Era il suo ultimo giorno di lavoro
Aveva lo sguardo stanco e perso, quella mattina di marzo.
Non ricordo il suo nome, forse non ci siamo mai presentati. Ricordo solo il suo sguardo, fintamente pensoso e rivolto al vuoto.
Era quasi un uomo di mezz'età: un bottone tra i 30 e i 40 anni. Una fascia d'età fragile, soprattutto se si stravolge la propria vita cambiando lavoro.
Io ero alle mie prime settimane di lavoro e guardavo quel mondo a me sconosciuto con occhi indagatori. Osservavo il mondo dei grandi, delle aziende, degli impiegati, ma lo guardavo da fuori.
Stavo infatti facendo una breve esperienza di lavoro come informatico, un campo che non era il mio e che al più presto avrei lasciato.
Ma questa esperienza mi ha toccato molto. Mi occupavo infatti del ritiro della dotazione aziendale di tutti coloro che si licenziavano o che andavano in pensione.

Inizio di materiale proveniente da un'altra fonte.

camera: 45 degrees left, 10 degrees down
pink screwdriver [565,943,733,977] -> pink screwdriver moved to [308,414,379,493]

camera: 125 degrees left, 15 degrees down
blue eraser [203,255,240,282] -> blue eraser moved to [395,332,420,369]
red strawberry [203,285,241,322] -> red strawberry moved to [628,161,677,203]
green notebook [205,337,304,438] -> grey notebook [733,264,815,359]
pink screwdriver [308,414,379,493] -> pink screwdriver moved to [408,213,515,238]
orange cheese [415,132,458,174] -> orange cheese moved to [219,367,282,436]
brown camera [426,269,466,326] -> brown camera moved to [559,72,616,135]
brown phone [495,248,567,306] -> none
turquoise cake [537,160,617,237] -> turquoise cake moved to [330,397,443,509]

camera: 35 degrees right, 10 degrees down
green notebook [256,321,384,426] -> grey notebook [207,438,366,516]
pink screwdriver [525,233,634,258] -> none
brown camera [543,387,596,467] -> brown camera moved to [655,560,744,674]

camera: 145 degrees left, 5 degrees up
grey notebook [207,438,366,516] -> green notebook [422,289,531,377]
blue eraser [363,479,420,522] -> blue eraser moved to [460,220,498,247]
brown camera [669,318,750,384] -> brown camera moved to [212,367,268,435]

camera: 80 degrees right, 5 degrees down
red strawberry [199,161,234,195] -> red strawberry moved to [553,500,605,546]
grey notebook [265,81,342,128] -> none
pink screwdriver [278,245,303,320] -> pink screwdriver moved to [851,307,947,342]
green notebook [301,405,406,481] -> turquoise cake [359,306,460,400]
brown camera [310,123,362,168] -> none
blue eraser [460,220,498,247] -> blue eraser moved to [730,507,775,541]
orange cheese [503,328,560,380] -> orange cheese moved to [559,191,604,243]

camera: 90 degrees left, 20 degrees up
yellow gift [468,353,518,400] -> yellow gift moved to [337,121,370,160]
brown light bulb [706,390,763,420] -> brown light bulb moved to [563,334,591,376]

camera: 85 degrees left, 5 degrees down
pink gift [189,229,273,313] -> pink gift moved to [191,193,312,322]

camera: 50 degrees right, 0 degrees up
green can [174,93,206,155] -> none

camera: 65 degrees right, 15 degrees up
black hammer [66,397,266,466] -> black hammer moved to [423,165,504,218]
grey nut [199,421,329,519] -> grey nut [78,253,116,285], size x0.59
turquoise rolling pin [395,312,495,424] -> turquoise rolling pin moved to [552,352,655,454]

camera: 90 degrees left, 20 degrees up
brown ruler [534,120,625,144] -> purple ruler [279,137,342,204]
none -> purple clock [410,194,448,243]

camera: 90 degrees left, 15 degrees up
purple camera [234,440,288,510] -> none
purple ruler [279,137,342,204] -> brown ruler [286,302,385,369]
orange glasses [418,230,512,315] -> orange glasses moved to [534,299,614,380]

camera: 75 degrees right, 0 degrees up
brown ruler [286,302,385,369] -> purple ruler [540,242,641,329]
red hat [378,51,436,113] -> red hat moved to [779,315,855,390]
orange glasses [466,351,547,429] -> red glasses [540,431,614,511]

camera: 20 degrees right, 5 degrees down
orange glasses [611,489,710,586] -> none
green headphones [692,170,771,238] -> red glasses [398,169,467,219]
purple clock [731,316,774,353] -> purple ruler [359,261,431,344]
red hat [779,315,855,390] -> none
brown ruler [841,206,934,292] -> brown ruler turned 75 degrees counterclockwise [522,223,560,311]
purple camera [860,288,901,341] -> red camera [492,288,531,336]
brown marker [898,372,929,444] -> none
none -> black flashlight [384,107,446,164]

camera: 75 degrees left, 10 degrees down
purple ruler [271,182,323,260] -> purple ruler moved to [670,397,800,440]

Uomini stanchi e sfiniti riportavano tutti i loro usberghi, usati per 20/30 anni, e consegnandomeli registravano sul volto quasi un'espressione di "espiazione". Un'emozione sottile a metà strada tra la libertà e la morte. Un'espressione che è difficile da confondere. L'espressione tipica di quando si passano delle soglie.
Ma torniamo a noi.
Anche quell'uomo, quella mattina di marzo, aveva con lui quell'espressione. Cercava di camuffarla fumando nervosamente una sigaretta. Ma la mano gli tremava.
C'era un collega con me; gli chiese:
"Tu fumi tanto, vero? Di solito trema la mano a chi fuma tanto."
L'uomo si guardò la mano e annuì, poi aggiunse:
"20 anni che lavoro qui. 20 anni." Lo disse mantenendo in viso quella sensazione di espiazione, mentre con i suoi occhi cerulei fissava il cielo uggioso e senza speranze di sereno.
Il mio collega gli chiese se si stava licenziando perché aveva trovato altro.
Lui rispose di sì. Ma lo disse nervosamente, ripetutamente, quasi a volersene convincere. Io penso che non avesse trovato un'altra occupazione. Ne sono sicuro.
Quando lo salutammo, aveva indosso uno zaino buffo. Aveva dovuto riconsegnare il suo zainetto brandizzato della ditta, e se ne era portato uno rosso e buffo di scorta. Lo vedemmo uscire l'ultima volta dal cancello e svanire nella nebbia di Milano.
Poco dopo andammo nel suo ufficio a ritirare il suo monitor e la tastiera. Aveva la scrivania in condivisione con una donna di mezza età.
Appena questa ci vide ci disse: "Eccovi, finalmente", poi aggiunse sorridendo: "Dopo vent'anni avrò un po' più di spazio" e appoggiò sulla scrivania al posto del collega una confezione di muffin al cioccolato.